Background Clinical therapies for the treatment of pulmonary arterial hypertension (PAH) target vasoconstriction. However, the proliferative pulmonary vascular remodelling that drives disease persists contributing to significant patient morbidity and mortality. MicroRNA (miR) are short non-coding RNA that mediate post-transcriptional regulation of mRNA targets. We hypothesise that dysregulation of miR leads to de-repression of cellular targets central to disease pathogenesis.

Objective To identify dysregulated circulating miR in patients with PAH, determine their phenotypic effect using in vitro and in vivo models and identify key mechanistic regulators that may represent novel therapeutic targets.

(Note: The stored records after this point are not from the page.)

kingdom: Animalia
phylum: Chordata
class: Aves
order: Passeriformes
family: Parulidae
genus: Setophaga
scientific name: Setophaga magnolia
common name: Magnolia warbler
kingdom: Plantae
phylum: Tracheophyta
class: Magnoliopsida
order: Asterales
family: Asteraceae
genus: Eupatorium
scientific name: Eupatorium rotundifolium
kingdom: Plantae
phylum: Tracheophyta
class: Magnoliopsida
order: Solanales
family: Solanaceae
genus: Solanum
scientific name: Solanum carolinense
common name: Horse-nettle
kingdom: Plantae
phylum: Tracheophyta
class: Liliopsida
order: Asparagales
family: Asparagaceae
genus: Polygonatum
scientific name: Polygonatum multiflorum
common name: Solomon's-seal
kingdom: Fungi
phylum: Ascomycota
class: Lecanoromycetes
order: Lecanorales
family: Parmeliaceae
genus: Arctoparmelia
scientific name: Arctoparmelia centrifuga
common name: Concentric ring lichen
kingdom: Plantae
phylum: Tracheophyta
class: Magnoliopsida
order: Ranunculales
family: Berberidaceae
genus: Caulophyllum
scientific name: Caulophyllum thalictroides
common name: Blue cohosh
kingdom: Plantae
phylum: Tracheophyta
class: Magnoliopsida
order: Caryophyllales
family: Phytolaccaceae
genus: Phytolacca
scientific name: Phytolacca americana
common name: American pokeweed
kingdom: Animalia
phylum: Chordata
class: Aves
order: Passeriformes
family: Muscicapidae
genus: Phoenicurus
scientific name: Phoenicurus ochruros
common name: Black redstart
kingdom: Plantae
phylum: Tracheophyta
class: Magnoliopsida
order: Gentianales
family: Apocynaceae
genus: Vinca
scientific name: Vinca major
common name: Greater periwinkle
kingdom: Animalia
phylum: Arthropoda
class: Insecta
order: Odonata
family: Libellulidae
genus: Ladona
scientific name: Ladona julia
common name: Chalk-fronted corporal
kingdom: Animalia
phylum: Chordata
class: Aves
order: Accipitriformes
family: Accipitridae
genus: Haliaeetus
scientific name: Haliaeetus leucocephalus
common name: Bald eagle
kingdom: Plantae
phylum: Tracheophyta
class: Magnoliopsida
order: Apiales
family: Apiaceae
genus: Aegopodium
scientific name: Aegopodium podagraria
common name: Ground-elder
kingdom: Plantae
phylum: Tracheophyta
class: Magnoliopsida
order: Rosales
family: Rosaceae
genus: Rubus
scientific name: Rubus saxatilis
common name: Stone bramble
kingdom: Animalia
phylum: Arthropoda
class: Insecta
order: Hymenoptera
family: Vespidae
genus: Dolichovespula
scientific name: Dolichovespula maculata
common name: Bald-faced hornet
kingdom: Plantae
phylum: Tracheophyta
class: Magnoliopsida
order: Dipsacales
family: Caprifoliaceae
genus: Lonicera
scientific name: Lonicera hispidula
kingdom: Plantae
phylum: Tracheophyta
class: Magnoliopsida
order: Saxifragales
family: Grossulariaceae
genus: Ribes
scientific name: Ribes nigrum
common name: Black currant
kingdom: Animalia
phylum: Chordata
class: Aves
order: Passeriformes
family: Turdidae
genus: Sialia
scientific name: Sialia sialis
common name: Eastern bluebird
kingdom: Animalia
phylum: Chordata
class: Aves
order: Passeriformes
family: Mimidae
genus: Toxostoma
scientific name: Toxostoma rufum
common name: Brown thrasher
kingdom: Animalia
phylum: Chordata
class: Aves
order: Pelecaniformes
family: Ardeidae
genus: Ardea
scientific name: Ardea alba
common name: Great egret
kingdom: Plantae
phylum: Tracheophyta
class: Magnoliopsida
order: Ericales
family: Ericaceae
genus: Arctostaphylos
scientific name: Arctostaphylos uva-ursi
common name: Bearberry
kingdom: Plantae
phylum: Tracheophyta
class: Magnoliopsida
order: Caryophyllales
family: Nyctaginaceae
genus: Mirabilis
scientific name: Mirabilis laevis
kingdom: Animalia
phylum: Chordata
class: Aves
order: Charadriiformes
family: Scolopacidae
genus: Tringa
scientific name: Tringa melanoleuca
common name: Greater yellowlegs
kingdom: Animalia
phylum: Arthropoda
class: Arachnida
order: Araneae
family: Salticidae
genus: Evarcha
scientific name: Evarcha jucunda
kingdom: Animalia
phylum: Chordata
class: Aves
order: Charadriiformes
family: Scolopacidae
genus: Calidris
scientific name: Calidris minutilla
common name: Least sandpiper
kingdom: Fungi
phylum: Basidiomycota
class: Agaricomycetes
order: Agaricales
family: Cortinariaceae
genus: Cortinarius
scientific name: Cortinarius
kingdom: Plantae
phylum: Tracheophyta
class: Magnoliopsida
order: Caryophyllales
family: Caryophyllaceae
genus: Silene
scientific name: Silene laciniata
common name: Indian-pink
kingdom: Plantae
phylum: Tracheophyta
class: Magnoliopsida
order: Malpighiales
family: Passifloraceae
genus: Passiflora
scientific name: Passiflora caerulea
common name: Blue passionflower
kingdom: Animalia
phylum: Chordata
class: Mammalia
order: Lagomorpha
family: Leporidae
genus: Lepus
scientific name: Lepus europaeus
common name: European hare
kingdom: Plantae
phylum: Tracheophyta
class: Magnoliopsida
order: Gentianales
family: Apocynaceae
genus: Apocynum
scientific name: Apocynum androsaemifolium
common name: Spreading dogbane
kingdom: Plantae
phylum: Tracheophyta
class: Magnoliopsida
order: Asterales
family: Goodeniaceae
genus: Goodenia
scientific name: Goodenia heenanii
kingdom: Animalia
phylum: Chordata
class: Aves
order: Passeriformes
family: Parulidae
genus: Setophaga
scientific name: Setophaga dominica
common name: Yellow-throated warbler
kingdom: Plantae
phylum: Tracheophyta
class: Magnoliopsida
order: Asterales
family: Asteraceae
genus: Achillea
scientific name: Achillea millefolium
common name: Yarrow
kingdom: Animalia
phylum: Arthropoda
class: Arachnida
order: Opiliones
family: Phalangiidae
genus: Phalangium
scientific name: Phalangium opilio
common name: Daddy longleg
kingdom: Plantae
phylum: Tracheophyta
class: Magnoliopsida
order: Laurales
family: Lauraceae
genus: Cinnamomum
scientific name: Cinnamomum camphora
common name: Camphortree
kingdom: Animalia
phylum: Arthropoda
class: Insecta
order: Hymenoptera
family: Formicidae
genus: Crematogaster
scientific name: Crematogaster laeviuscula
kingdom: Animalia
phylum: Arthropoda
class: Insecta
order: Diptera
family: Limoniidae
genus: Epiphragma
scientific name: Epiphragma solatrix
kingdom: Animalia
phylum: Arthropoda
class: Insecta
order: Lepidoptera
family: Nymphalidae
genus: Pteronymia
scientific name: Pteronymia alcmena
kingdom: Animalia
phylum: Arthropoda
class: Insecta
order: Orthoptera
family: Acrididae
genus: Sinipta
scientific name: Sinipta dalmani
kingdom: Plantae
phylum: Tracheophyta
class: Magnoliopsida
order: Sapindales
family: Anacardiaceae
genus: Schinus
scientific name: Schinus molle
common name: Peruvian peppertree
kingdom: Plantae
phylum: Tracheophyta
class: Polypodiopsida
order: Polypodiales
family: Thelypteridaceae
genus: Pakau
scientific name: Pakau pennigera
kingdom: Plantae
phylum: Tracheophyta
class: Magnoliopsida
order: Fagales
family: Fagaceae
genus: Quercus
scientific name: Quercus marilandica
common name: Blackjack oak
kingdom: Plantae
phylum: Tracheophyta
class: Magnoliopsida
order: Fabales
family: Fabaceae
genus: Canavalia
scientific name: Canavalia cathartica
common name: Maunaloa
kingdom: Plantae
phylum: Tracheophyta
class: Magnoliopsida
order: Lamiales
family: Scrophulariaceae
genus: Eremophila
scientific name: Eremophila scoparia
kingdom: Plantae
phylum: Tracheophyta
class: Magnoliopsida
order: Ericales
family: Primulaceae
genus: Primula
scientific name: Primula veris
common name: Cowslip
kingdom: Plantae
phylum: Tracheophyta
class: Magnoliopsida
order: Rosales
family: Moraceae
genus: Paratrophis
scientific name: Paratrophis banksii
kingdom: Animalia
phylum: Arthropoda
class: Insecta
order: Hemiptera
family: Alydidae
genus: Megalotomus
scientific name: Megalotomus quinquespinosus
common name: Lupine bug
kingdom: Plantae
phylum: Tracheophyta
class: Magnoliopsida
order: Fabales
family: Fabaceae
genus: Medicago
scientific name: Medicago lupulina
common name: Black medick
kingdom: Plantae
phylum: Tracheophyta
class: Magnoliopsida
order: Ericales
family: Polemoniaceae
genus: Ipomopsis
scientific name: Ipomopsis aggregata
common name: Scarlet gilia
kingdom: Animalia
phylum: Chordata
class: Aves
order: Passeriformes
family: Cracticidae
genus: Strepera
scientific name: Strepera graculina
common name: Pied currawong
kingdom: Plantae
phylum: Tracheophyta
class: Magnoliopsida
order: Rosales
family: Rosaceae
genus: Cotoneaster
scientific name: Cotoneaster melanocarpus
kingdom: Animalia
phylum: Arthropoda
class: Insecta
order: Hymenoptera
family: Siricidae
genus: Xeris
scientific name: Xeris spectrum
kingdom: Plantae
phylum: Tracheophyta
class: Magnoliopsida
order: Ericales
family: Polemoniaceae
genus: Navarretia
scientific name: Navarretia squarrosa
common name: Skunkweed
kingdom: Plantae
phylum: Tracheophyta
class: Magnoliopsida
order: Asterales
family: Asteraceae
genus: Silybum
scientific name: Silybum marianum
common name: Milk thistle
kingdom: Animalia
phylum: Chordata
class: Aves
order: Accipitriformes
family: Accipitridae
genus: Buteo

Methods and results Expression of miR-140-5p was reduced in whole blood samples from patients with PAH. Reduced expression of miR-140-5p at the time of diagnosis identified patients with adverse clinical characteristics. Transfection with miR-140-5p inhibitor resulted in increased proliferation PASMC and de-repression of key targets. Nebulised delivery of miR-140-5p mimic attenuated progression of established PAH in the SuHx rat model. Network and pathway analysis identified SMAD Specific E3 Ubiquitin Protein Ligase 1 (SMURF1) as a key miR-140-5p target. Whole blood mRNA and pulmonary vascular immunoreactivity of SMURF1 was increased in patients with PAH implicating SMURF1 in the pathology of human disease. Direct regulation of SMURF1 by miR-140-5p was demonstrated in-vitro by 3’UTR luciferase activity. Both miR-140-5p mimic and SMURF1 siRNA increased BMP response element activity identifying SMURF1 as a key negative regulator of BMP signalling in PASMC. Genetic ablation of SMURF1 in C57BL6 mice conferred allele dependent protection from SuHx induced PAH.

Conclusions These studies suggest that miR-140 and SMURF1 are key regulators of BMP signalling and disease pathology in PAH and highlight SMURF1 as a potential novel therapeutic target.